The benchmark difference is measurable: Karpenter with Evictor saves 9.1% over baseline; KENT reaches 15.8%; the full Cast AI optimization stack reaches 43%. [See the full benchmark methodology](https://cast.ai/blog/karpenter-cost-optimization-consolidation-benchmark/). The gap between 9.1% and 43% is almost entirely pod-level rightsizing – savings that node consolidation cannot capture alone.

If you want to know what the remaining savings look like in your cluster, [request a cost audit from Cast AI](https://cast.ai/get-demo) – we’ll run a cost audit against your actual cluster before you commit to anything.

## FAQs

### What is the difference between Karpenter and Cluster Autoscaler?

Cluster Autoscaler adds and removes nodes within pre-defined node groups based on pending pods. Karpenter provisions any instance type directly from cloud capacity, selecting the optimal size just-in-time, and actively consolidates running workloads onto fewer machines. Karpenter bypasses the node group abstraction entirely, which is both why it’s faster and why it requires more deliberate configuration of NodePool requirements and disruption budgets.

### Is Karpenter cheaper than Cluster Autoscaler?

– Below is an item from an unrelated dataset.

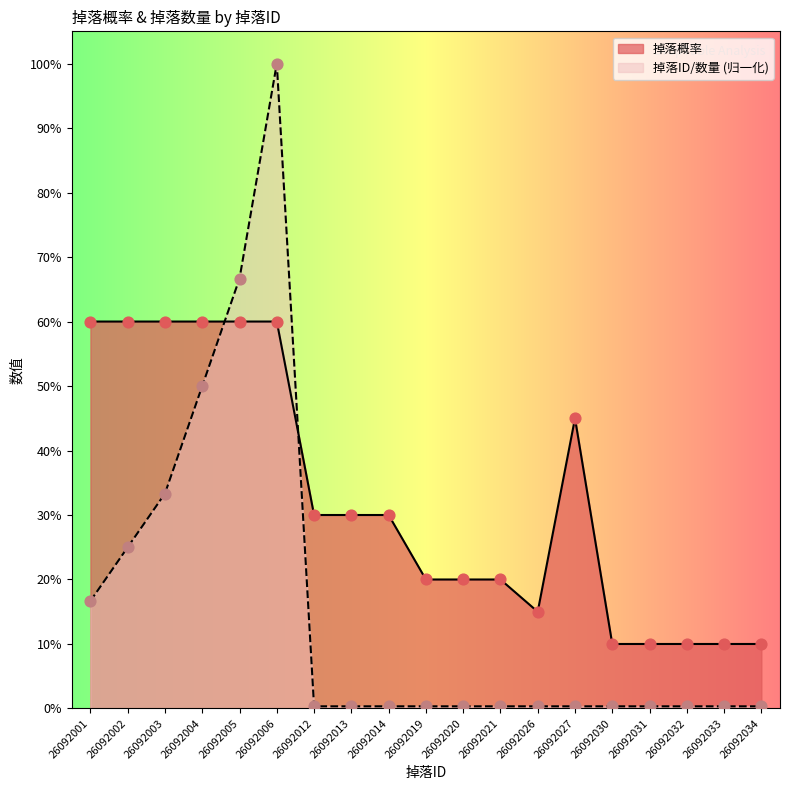

Which series reaches the maximum Y coordinate?

掉落ID/数量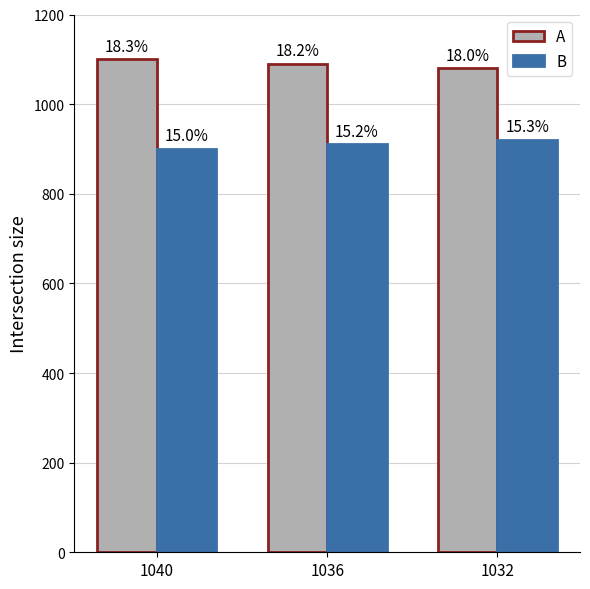

Are the bars horizontal?

No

Typically yes, on AWS, for three reasons: better bin packing through active consolidation, native Spot support with automatic fallback, and instance flexibility that allows selecting the cheapest fitting type from a wide pool. In Cast AI’s benchmark, adding a full optimization stack on top of a Karpenter baseline – including pod-level rightsizing on top of node consolidation – cut costs by 43%. [See the full benchmark methodology](https://cast.ai/blog/karpenter-cost-optimization-consolidation-benchmark/). Cluster Autoscaler’s expander strategies only affect new node selection and have no effect on the existing workload layout. That said, neither tool addresses overprovisioning at the pod level, which is where a significant portion of waste accumulates.

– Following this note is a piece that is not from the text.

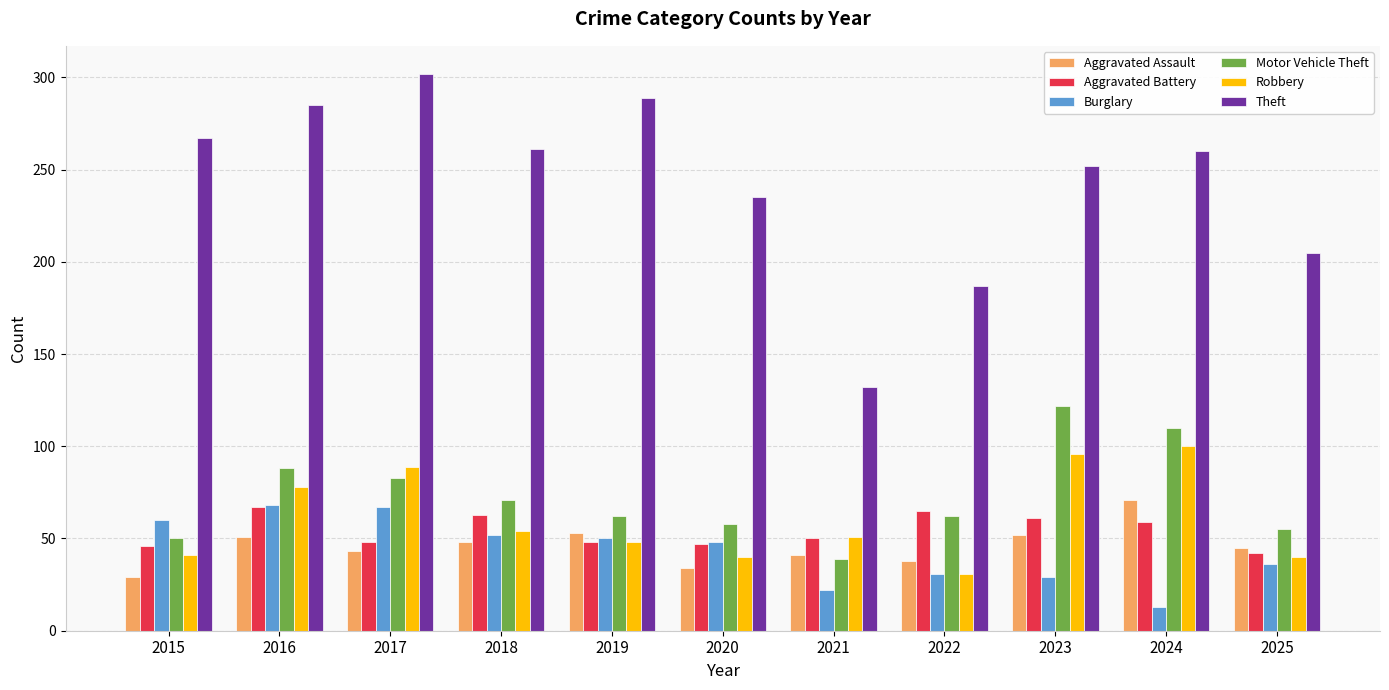

What is the minimum value for Robbery?

31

### Does Karpenter work outside AWS?

Karpenter reached GA on Azure via AKS Node Auto Provisioning in early 2026. There is no official karpenter-provider-gcp in the kubernetes-sigs organization as of mid-2026. If you run GKE, Cluster Autoscaler (or GKE’s Node Auto-Provisioning, which is CAS-backed) is your only production-grade option. Community-maintained providers exist for other clouds but are not suitable for production without significant evaluation.

### Can I run Karpenter and Cluster Autoscaler at the same time?

Yes. Use node selectors and taints to partition which autoscaler manages which pods and nodes. Karpenter’s documentation includes a migration guide from CAS with specific steps for this partitioned approach. Running both without explicit partitioning risks conflicts: both controllers may attempt to act on the same unschedulable pods, leading to duplicate provisioning attempts or unexpected scale-down behavior. Partition first, then migrate workloads incrementally.